Il maggiore Roy McBride (Brad Pitt), figlio del famoso astronauta Clifford McBride, viene reclutato dal Comando Spaziale Statunitense, SpaceCom, per una missione riservata. Da tempo ormai anomali e misteriosi picchi di energia provenienti da Nettuno sono diventati una minaccia per la Terra. Si pensa che possano essere stati causati dal “Progetto LIMA”, una missione partita anni prima e data per dispersa, a capo della quale c’era il padre di Roy. Il sospetto è che Clifford sia ancora vivo e che stia volontariamente causando queste pericolose instabilità.

Dopo la trilogia neonoir (Little Odessa, The Yards e I Padroni della notte) il regista e scrittore James Gray ha dimostrato, con i successivi film, di essere interessato soprattutto alle dinamiche fra personaggi, in particolare declinate all’interno dell’ambiente familiare.

Nei titoli di coda, Gray ringrazia Tracy K. Smith, poetessa vincitrice del Pulitzer per la sua raccolta del 2011 Life on Mars, un’elegia a suo padre, che lavorò al telescopio Hubble e morì nel 2008. Una delle poesie del libro si intitola “My God, It’s Full of Stars”.

«Attraverso le asperità sino alle stelle».

Come nel precedente Civiltà Perduta, l’esploratore Percy Fawcett veniva rapito dall’ossessione di antica città perduta in Amazzonia, fino a scomparire assieme al figlio, in Ad Astra Roy si misura con l’infinità dello spazio.

James Gray esamina la grandezza del nostro universo e il nostro posto infinitesimale al suo interno. L’autore inverte il viaggio di Roy, dall’infinito alla terra, scoprendo che non esiste vita intelligente al di fuori dell’umanità. Le persone della terra, i nostri affetti più cari sono tutto ciò che abbiamo. “Noi siamo ciò che abbiamo”.

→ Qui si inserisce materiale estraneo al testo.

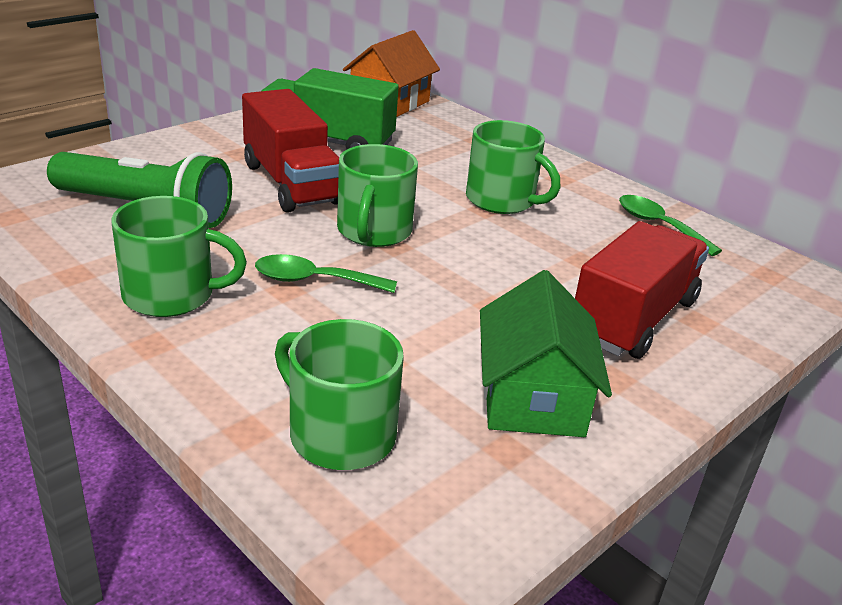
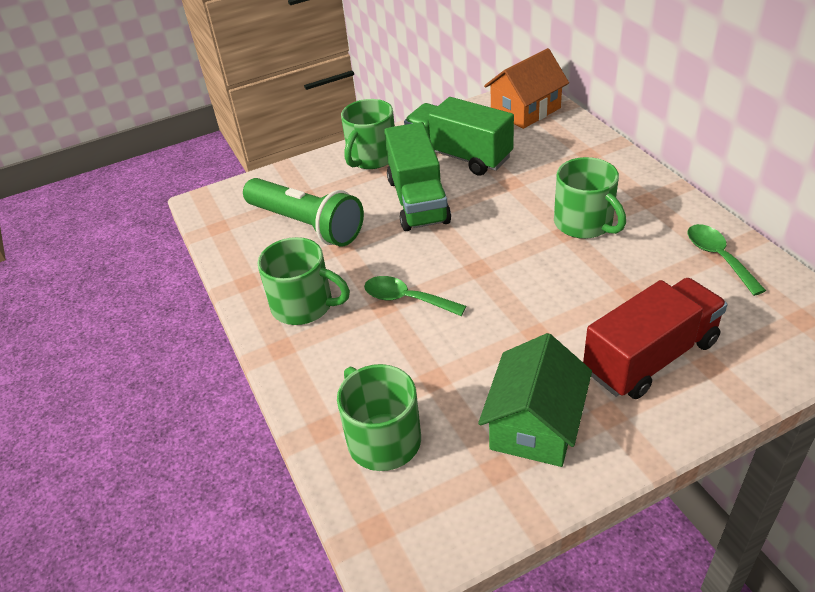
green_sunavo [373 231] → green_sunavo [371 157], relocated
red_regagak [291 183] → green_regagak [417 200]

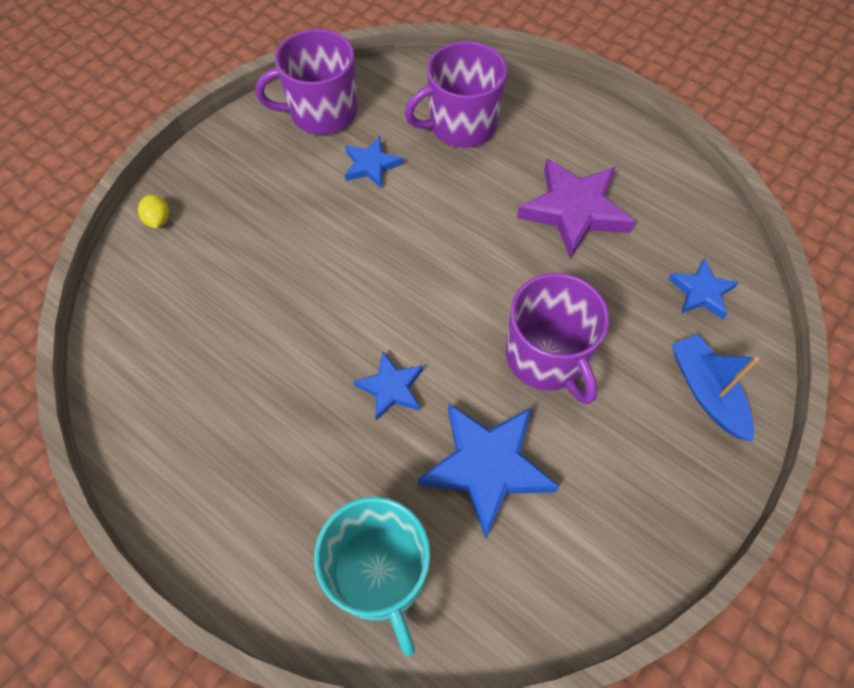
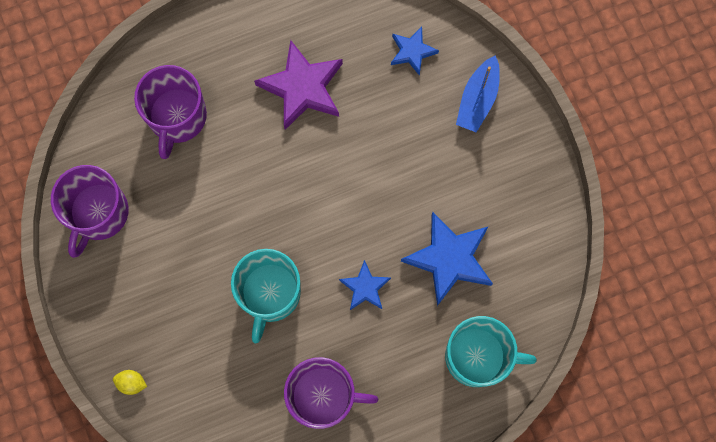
- → turquoise_sunavo [270 294]
purple_sunavo [547 357] → purple_sunavo [323 396], relocated
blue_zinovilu [706 392] → blue_zinovilu [478 99], 75 degrees counterclockwise
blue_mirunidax [371 165] → -

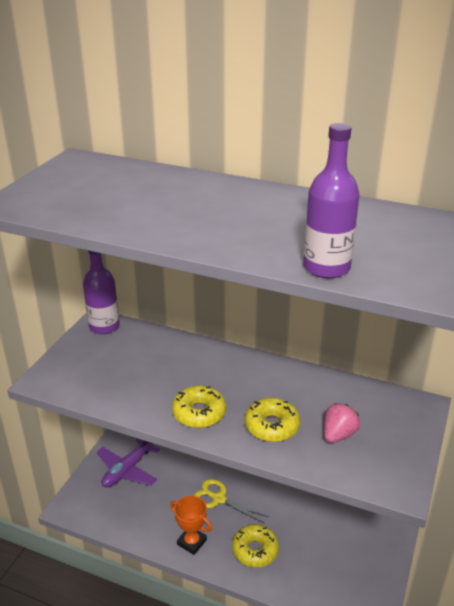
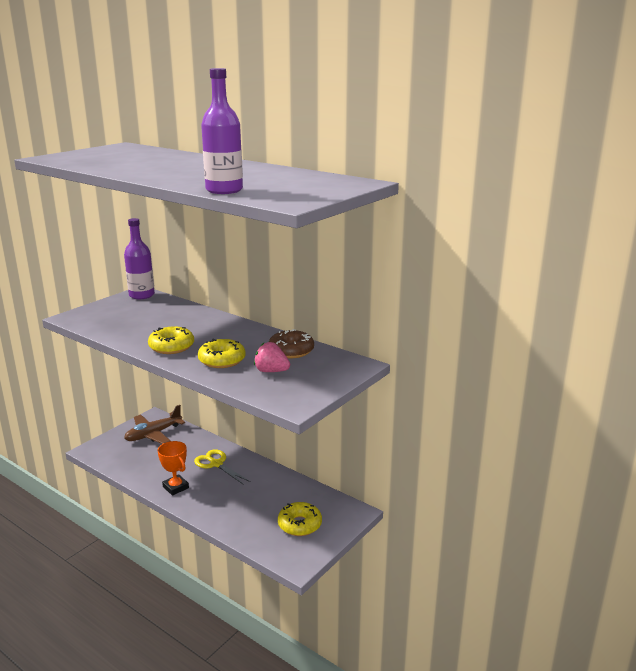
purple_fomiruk [127 470] → brown_fomiruk [153 434]
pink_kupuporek [338 434] → pink_kupuporek [271 371], 120 degrees counterclockwise
- → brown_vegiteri [291 351]
yellow_vegiteri [255 550] → yellow_vegiteri [299 524], relocated

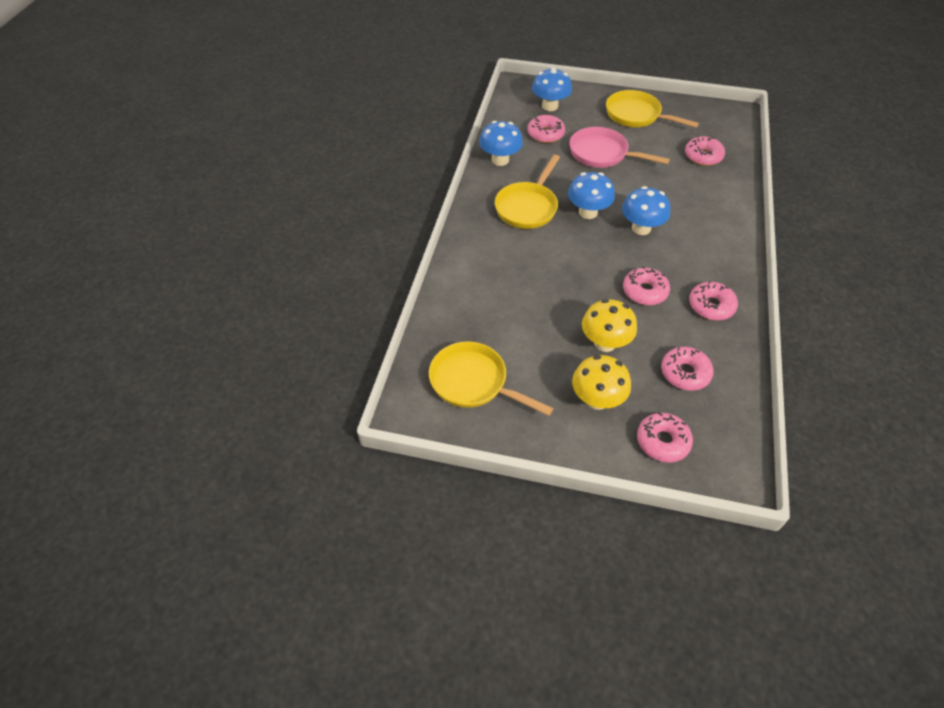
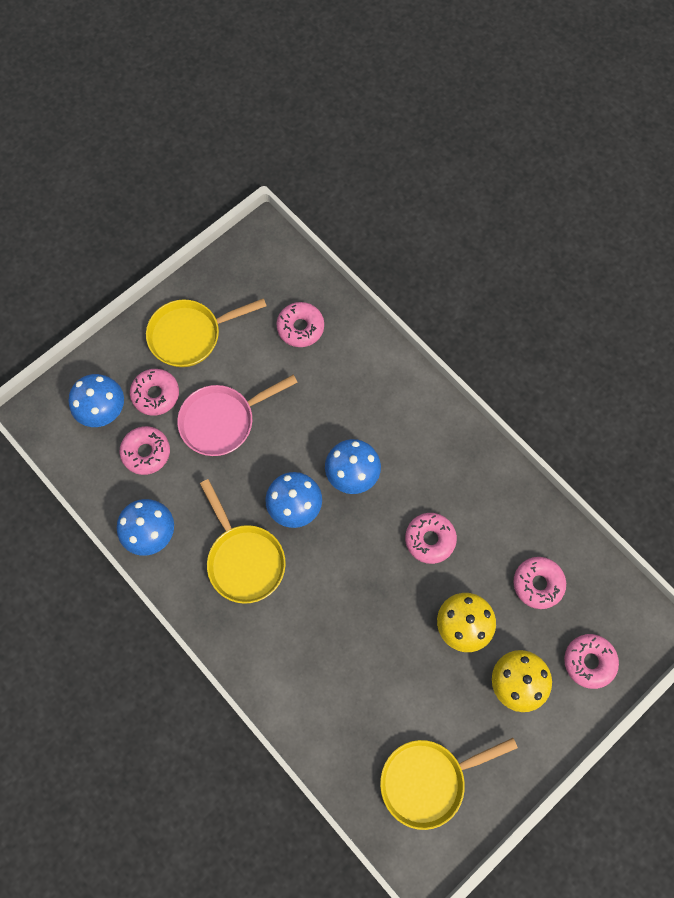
pink_vegiteri [711 306] → pink_vegiteri [156 394], relocated

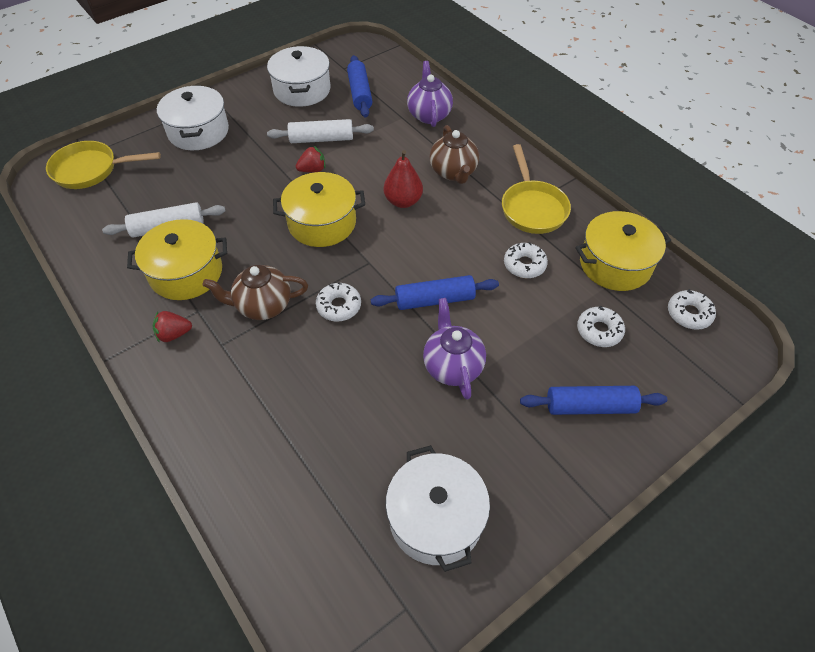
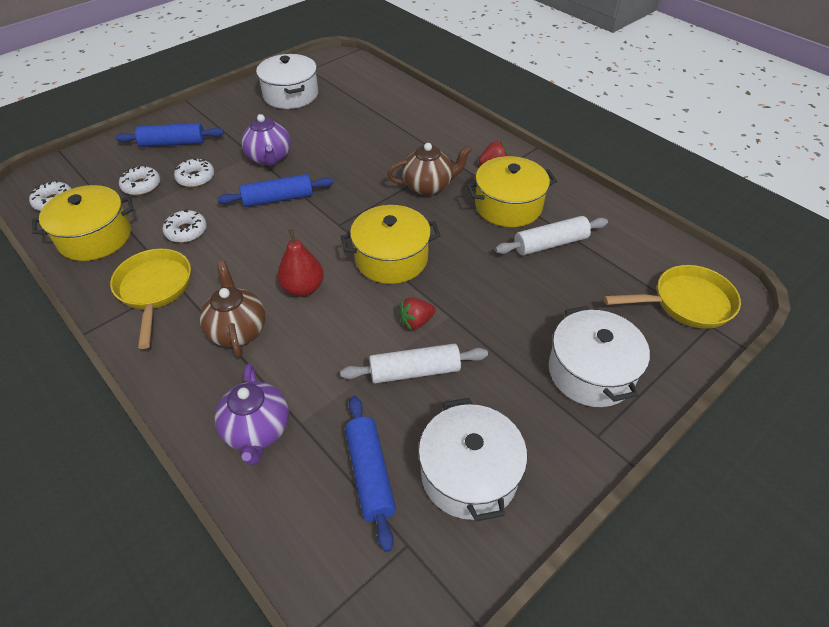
white_vegiteri [339 306] → white_vegiteri [196 178], relocated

Per far ciò Gray ruba, rende omaggio, raccoglie l’eredità del cinema che ama. Tarkovskij, Malick e neanche a dirlo Kubrick (l’estetica, il primate assassino e via dicendo). Ci sono poi ammiccamenti al cinema di genere più recente come Interstellar, con cui Gray condivide il maestoso lavoro del direttore della fotografia Hoyte van Hoytema. Anche alcune casualità come ad esempio l’uso similare della bella Liv Tyler in Armageddon.

Ma soprattutto Gray emula Coppola, nel suo manifesto Apocalypse Now col quale condivide tra le tante cose, un finale in cui è impossibile non associare Clifford McBride a Walter E. Kurtz.

Ed ecco che Ad Astra diventa il personale Cuore di tenebra di James Gray, come da intenzioni.

Colpevoli entrambi di insensato “orrore”, McBride e Kurtz padri di una nazione e di un futuro intrinsecamente autodistruttivo. Uomini intossicati dalle ambizioni, ossessionati, impazziti ed incapaci di giudicare il fine ultimo delle loro stesse azioni.

Roy no. Roy torna sui suoi passi, dai suoi affetti, sulla terra. Non ha alcuna certezza del suo futuro, di certo: “I will live and love.”